### [TASKS TO PERFORM]
(1) Decide whether each statement agrees with the caret cross-validation thread, answering yes or no and quoting the words from the thread that settle it: (a) the train() call uses the "svmRadial" method; (b) the trainControl() call requests 5 folds; (c) the predictors are centered and scaled before fitting.
(2) Proceed with the caret leave-one-subject-out cross-validation thread, writing on from its final line.

### [EXCERPTED PASSAGE]
=-=-=-=-=
Solved – Leave-one-subject-out cross validation in Caret

caretcross-validationrsampling

Hi Dear Colleagues,

I wonder how to correctly setup a leave-one-subject-out cross validation (LOSO) for train() function in caret.

Here is my example code:

dat <- as.data.frame(cbind(rnorm(1:500,1),rnorm(1:500,10),rnorm(1:500,5),
          rnorm(1:500,100),c(rep('1',100),rep('2',100),rep('3',100),rep('4',100),
                                rep('5',100)),rep(c(rep('X0',50),rep('X1',50)),5)))

colnames(dat) <- c('var1', 'var2', 'var3', 'var4', 'subject','class')

What would you then specify in trainControl() instead of cv (LOGCV?)? How would you modify the following code?

svmFit <- train(dat,y,
                method = "svmRadial",
                preProc = c("center", "scale"),
                tuneGrid = MySVMTuneGrid,
                trControl = trainControl(method = "cv", number = 10, classProbs =  TRUE))
=-=-=-=-=
Dataset entries:
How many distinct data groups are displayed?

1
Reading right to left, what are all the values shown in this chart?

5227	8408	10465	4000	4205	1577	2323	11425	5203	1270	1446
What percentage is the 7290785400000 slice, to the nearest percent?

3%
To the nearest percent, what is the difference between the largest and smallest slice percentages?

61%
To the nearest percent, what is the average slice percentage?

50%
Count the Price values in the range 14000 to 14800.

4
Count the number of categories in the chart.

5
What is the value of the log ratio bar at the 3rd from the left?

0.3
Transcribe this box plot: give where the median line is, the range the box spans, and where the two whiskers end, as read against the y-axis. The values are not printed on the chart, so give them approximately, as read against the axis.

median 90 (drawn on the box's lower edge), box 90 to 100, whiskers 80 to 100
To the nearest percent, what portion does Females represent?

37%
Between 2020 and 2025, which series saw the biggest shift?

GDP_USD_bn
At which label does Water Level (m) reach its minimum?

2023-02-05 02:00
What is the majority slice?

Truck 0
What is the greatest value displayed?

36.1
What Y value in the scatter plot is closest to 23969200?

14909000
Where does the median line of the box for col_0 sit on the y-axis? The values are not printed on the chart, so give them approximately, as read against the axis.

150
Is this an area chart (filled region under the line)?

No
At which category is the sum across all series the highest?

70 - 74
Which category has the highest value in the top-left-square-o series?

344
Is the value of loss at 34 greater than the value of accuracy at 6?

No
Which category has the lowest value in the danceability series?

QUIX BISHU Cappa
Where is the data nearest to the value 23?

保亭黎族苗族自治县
=-=-=-=-=
### [RESULTS FOR THE EXERCISE]
(1)
(a) Yes: method = "svmRadial"
(b) No: number = 10
(c) Yes: preProc = c("center", "scale")

(2)
Thank you very much for your time!

Best Answer

If there is one subject per row, then method = LOOCV would do it. You will have to setup your own resampling indicators and supply them via index. At that point, the value of method does't matter.

You could do something like:

subs <- unique(dat$subject)
model_these <- vector(mode = "list", length = length(subs))
for(i in seq_along(subs)) 
   model_these[[i]] <- which(dat$subject != subs[i])
names(model_these) <- paste0("Subject", subs)
svmFit <- train(class ~ var1 + var2 + var3 + var4,
                data = dat,
                method = "svmRadial",
                preProc = c("center", "scale"),
                tuneGrid = MySVMTuneGrid,
                trControl = trainControl(method = "cv", 
                                         index = model_these, 
                                         classProbs =  TRUE))

(note that your test data set converts var-var4 to character, so I didn't test this.)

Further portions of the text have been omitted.